> _Texte proposé_

Le problème du déploiement des ressources est une autre entrave à la lutte contre le piratage des ALV. Tous les niveaux d’administration publique n’ont que de faibles ressources à consacrer aux activités liées au piratage : dépistage des activités illégales, enquête, constitution de dossiers de preuves, détermination des accusations, assistance aux procureurs et temps de témoignage devant les tribunaux. Pour cette raison, les agents spécialisés en enquêtes liées au jeu sont chose rare et le corpus de connaissances sur le piratage et la fraude est très maigre. Certes, le nombre de responsables chargés de la réglementation et d’enquêteurs provinciaux et interprovinciaux a augmenté à la suite de la popularisation du jeu légal, mais pas de façon proportionnelle et non sans heurts. Le nombre total actuel d’enquêteurs demeure modeste : ils sont 11 par province dans l’Ouest du Canada et seulement 6 en Atlantique. En Nouvelle-Écosse, il y a un enquêteur pour 539 ALV et 100 points de jeu. Dernièrement, les commissions de jeu provinciales ont pris sur elles des responsabilités qui incombaient à la police et assumé un rôle clé dans l’application de la loi sur le jeu. Malheureusement, cette initiative s’est soldée par la confusion dans les mandats et programmes réglementaires et l’immobilisme interagences. Enfin, malgré la multiplication des produits de jeu disponibles, il y a eu une diminution des contrôles sociaux et une réduction de l’intérêt pour la lutte contre les crimes liés au jeu (Smith et al., 2003 : 89-90).

Autre problème : les ALV sont surveillés par les autorités et commissions provinciales et interprovinciales par voie électronique à l’aide de connexions Internet à accès commuté. Dans la région de l’Atlantique, la société des loteries approuve les propriétaires de points de jeu et les lieux, les fabricants et distributeurs qui vendent les appareils et en font la promotion, ainsi que les normes d’exploitation et spécifications des jeux. La connexion Internet permet d’enregistrer les appareils et de contrôler les utilisations tant normales qu’irrégulières. Toutefois, ce contrôle n’est pas effectué en temps réel.

> _Consignes de l'exercice_
a – Répondez à ces questions à partir du texte sur le piratage des ALV :
(i) Combien d'enquêteurs compte-t-on par province dans l'Ouest du Canada ?
(ii) En Nouvelle-Écosse, combien d'ALV et de points de jeu y a-t-il pour un enquêteur ?
(iii) Par quel type de connexion les autorités surveillent-elles les ALV ?
b – Dans le texte sur le piratage des ALV, relevez toutes les activités liées au piratage auxquelles l'administration publique n'a que de faibles ressources à consacrer.
c – Réécrivez la partie du texte sur le piratage des ALV qui s'ouvre sur les mots contenant «Autre problème : les» et se ferme sur «en temps réel.», en y remplaçant «la société des loteries» par «l'organisme de réglementation».

> _Listing fourni_
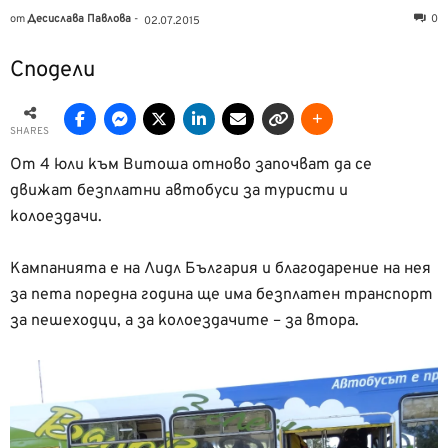
от
Десислава Павлова
-
0
02.07.2015
Сподели
SHARES
От 4 юли към Витоша отново започват да се
движат безплатни автобуси за туристи и
колоездачи.
Кампанията е на Лидл България и благодарение на нея
за пета поредна година ще има безплатен транспорт
за пешеходци, а за колоездачите – за втора.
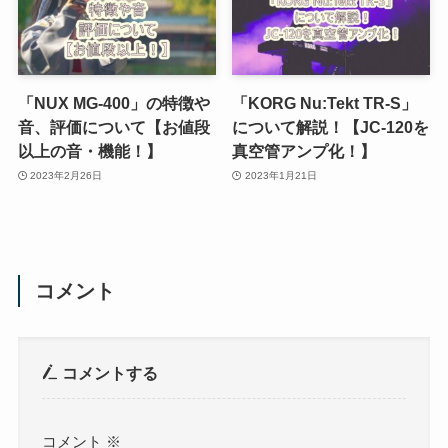
「NUX MG-400」の特徴や
「KORG Nu:Tekt TR-S」
音、評価について【お値段
について解説！【JC-120を
以上の音・機能！】
真空管アンプ化！】
2023年2月26日
2023年1月21日
コメント
コメントする
コメント
※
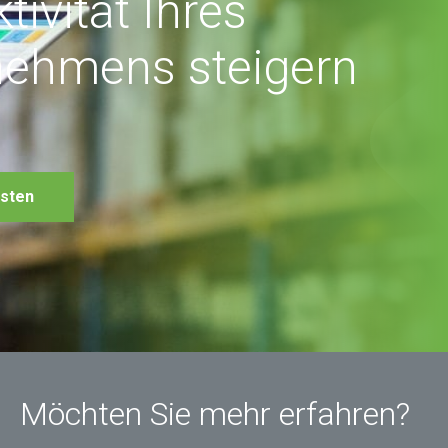
tivität Ihres
nehmens steigern
esten
Möchten Sie mehr erfahren?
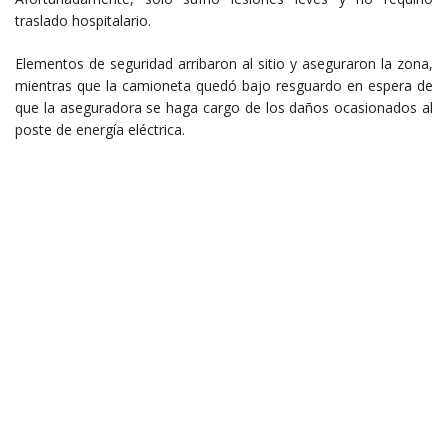
traslado hospitalario.
Elementos de seguridad arribaron al sitio y aseguraron la zona,
mientras que la camioneta quedó bajo resguardo en espera de
que la aseguradora se haga cargo de los daños ocasionados al
poste de energía eléctrica.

> _Corrigé des tâches_
a –
(i) 11 enquêteurs par province.
(ii) 539 ALV et 100 points de jeu.
(iii) Des connexions Internet à accès commuté.

b –
- dépistage des activités illégales
- enquête
- constitution de dossiers de preuves
- détermination des accusations
- assistance aux procureurs
- temps de témoignage devant les tribunaux

c –
Autre problème : les ALV sont surveillés par les autorités et commissions provinciales et interprovinciales par voie électronique à l’aide de connexions Internet à accès commuté. Dans la région de l’Atlantique, l'organisme de réglementation approuve les propriétaires de points de jeu et les lieux, les fabricants et distributeurs qui vendent les appareils et en font la promotion, ainsi que les normes d’exploitation et spécifications des jeux. La connexion Internet permet d’enregistrer les appareils et de contrôler les utilisations tant normales qu’irrégulières. Toutefois, ce contrôle n’est pas effectué en temps réel.